ABOUT THIS TASK: Take the data below and filter it for lines containing the word "Online"; show each line found.

INPUT DATA:

··········

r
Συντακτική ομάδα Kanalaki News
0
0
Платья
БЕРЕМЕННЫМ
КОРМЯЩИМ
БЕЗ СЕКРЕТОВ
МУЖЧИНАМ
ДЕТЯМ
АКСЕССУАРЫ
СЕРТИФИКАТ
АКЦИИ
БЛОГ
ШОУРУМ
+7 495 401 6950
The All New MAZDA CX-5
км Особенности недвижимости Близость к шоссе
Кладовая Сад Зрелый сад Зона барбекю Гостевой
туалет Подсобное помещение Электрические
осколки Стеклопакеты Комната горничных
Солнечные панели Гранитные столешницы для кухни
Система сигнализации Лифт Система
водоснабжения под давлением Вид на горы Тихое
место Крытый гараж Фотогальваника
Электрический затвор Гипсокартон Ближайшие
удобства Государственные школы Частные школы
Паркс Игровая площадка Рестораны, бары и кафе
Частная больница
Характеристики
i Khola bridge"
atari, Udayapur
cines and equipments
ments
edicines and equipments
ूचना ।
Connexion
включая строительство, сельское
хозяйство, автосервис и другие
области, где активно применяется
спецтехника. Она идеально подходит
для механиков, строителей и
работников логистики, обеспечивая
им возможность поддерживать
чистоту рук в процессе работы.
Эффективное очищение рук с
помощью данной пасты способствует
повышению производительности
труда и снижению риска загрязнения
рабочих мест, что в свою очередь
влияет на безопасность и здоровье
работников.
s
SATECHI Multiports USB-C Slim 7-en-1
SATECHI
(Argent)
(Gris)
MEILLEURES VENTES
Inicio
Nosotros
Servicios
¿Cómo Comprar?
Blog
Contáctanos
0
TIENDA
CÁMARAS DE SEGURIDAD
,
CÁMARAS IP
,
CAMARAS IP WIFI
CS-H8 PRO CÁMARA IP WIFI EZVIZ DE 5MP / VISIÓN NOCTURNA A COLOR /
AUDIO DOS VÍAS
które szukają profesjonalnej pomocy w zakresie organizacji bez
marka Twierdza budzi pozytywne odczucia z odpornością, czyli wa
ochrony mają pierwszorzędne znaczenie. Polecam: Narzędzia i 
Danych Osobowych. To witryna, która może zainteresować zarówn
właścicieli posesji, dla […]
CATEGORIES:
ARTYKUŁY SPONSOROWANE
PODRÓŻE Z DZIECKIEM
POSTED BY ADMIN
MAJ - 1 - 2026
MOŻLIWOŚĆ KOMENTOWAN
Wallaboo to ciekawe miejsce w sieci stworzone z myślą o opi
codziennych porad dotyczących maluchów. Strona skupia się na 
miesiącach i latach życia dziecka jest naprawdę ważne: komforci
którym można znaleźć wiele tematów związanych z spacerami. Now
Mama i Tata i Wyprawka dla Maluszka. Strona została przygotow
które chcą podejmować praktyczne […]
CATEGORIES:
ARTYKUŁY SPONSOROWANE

··········

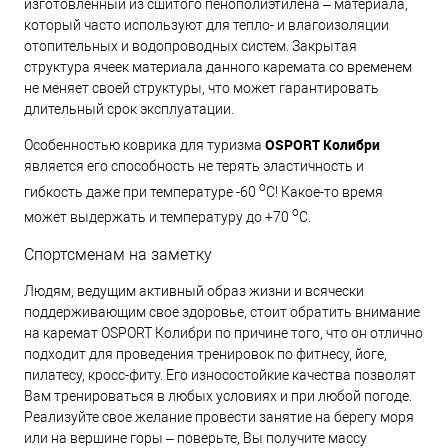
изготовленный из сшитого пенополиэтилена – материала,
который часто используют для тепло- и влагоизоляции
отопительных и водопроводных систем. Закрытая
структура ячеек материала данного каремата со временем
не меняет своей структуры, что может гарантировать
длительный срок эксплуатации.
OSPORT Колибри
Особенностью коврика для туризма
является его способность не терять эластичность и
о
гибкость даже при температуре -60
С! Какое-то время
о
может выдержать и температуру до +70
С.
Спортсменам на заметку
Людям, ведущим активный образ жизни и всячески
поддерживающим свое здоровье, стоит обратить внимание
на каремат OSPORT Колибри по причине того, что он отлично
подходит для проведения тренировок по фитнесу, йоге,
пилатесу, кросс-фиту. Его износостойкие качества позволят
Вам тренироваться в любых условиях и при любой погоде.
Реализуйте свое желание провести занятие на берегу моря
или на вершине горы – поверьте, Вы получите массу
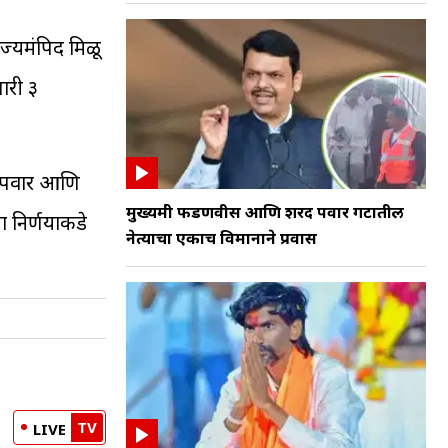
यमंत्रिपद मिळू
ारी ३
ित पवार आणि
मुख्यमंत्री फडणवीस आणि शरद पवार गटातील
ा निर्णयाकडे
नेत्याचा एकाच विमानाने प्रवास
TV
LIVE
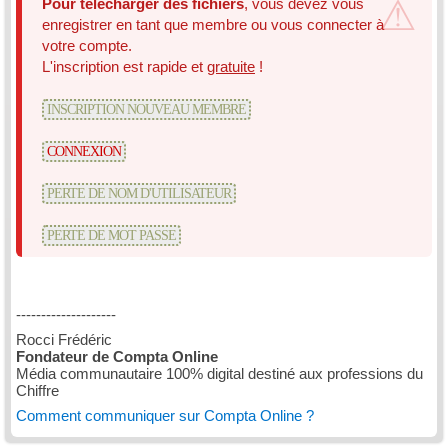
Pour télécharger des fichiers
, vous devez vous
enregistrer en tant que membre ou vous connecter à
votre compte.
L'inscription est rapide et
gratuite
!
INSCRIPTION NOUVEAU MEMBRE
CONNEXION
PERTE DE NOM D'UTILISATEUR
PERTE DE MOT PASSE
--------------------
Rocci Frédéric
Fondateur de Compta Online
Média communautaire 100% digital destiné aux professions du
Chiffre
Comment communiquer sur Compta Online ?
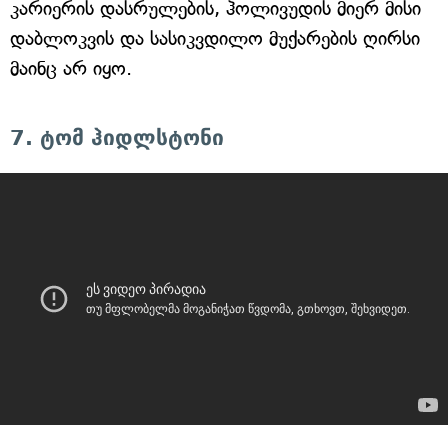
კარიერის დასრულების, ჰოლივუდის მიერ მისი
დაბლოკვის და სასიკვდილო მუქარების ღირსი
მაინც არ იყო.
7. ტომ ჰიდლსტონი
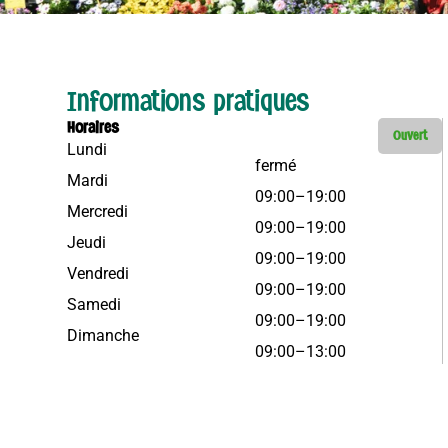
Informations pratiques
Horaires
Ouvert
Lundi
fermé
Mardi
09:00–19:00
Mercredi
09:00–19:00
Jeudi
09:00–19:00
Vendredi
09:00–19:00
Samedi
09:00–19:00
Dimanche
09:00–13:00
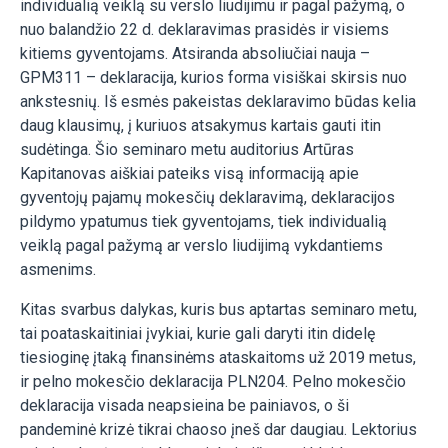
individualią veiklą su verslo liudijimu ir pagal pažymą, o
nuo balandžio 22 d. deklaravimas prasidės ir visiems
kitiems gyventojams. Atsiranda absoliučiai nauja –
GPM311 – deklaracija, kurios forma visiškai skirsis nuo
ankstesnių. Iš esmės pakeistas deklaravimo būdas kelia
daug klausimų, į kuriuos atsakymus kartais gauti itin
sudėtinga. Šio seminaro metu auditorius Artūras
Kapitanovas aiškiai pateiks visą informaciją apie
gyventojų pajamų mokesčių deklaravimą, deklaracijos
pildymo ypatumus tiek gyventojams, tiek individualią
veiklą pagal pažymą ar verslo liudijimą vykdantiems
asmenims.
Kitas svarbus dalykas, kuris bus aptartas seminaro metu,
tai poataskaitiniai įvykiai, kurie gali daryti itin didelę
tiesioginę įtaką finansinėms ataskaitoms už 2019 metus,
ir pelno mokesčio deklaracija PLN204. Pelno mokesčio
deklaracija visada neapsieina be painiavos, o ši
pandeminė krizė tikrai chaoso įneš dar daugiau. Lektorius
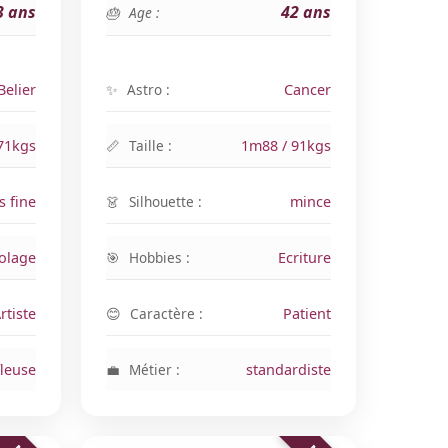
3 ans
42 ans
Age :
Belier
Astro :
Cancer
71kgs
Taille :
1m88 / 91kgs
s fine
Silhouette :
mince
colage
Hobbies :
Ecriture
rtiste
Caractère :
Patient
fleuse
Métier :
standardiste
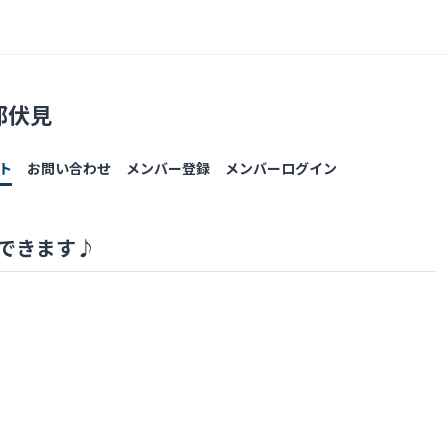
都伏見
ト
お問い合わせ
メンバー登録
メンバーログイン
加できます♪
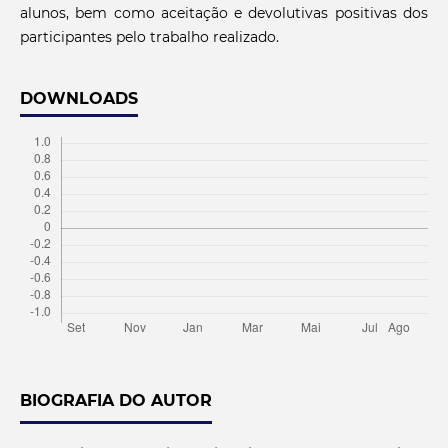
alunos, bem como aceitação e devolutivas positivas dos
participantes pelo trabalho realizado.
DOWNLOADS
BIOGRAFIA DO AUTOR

··········

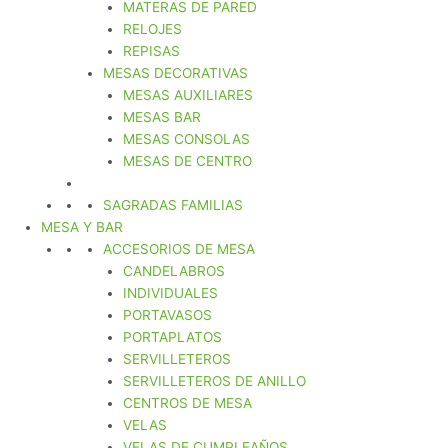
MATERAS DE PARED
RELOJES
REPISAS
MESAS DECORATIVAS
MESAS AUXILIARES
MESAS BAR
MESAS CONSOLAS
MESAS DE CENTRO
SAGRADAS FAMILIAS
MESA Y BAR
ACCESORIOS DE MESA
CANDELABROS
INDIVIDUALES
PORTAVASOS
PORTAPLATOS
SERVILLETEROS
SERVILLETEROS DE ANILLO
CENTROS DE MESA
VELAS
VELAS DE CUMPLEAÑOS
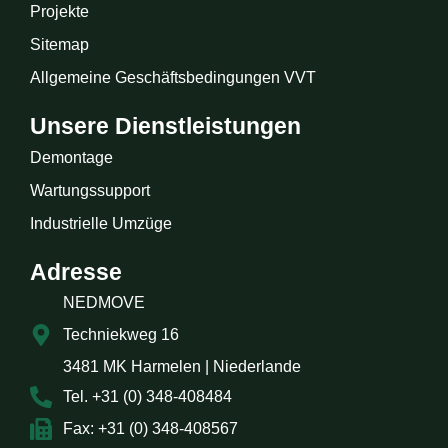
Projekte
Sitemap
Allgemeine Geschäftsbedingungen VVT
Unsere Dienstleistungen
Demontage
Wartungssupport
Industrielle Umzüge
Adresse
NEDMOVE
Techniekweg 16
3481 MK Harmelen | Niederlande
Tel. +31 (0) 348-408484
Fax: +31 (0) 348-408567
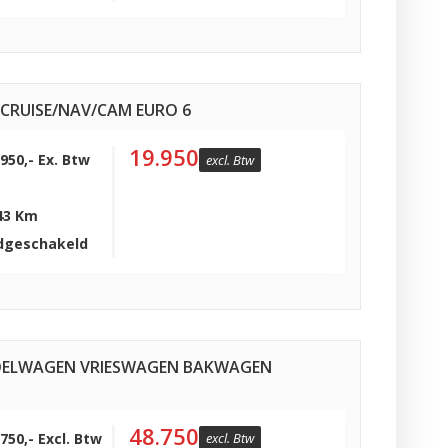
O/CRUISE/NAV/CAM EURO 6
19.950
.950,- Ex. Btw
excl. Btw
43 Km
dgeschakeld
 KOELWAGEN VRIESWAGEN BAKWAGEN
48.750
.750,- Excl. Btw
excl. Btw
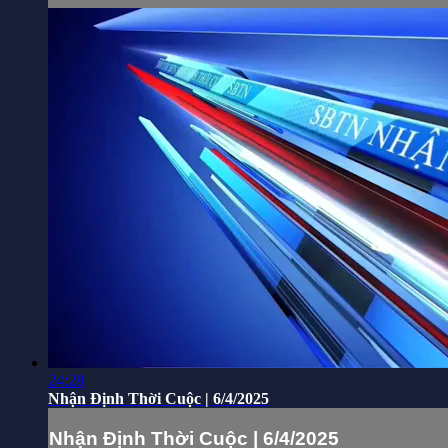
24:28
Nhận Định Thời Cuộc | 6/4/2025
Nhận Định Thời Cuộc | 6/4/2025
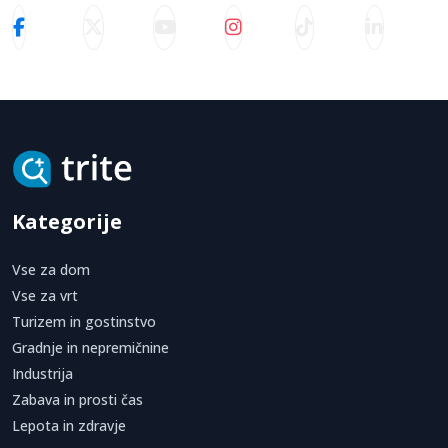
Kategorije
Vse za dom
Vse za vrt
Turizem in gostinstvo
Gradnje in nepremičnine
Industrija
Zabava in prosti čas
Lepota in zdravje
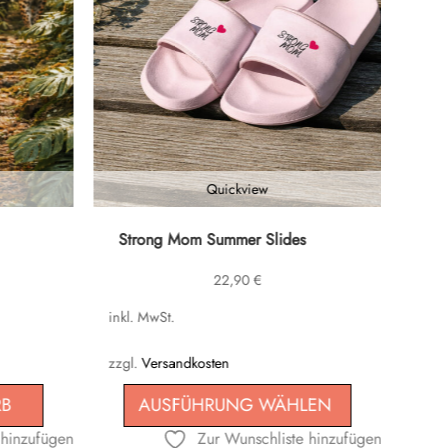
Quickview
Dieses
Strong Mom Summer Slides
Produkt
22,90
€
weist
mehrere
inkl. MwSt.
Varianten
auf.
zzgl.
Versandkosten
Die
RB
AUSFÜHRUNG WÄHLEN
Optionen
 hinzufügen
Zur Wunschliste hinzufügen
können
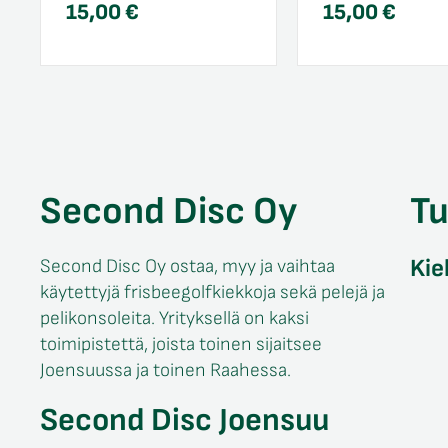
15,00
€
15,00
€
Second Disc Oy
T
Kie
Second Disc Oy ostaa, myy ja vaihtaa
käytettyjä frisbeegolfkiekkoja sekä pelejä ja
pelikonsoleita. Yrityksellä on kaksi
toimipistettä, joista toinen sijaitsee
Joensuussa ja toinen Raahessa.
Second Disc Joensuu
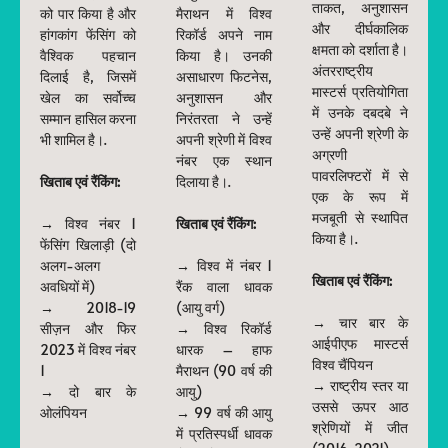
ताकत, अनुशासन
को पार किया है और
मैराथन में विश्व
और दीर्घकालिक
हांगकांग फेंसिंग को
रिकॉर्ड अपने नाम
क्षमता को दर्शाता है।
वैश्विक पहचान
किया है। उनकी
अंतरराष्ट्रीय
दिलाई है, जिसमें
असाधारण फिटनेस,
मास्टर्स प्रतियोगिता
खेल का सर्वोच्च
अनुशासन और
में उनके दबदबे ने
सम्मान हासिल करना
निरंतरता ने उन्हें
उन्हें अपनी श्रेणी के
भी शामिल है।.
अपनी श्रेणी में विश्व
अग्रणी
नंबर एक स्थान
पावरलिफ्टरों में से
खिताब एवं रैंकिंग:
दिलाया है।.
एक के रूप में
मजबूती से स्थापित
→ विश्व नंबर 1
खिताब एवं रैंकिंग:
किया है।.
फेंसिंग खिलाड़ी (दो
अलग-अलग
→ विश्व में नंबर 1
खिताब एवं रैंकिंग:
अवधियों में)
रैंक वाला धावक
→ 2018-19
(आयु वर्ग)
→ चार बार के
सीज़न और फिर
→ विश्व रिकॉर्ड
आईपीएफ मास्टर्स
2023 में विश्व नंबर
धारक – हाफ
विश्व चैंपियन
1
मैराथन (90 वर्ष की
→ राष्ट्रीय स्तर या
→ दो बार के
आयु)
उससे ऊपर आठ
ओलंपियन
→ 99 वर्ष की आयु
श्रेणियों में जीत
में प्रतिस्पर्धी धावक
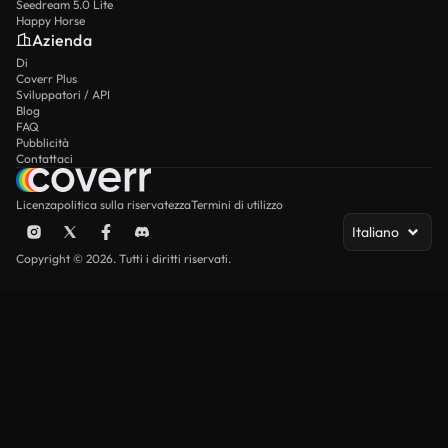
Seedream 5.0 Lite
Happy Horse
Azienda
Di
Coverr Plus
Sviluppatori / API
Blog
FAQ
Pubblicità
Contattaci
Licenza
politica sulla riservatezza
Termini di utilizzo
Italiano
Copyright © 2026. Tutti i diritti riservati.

··········

SOLUTION TO THIS PROBLEM:
Fondateur de Compta Online
Comment communiquer sur Compta Online ?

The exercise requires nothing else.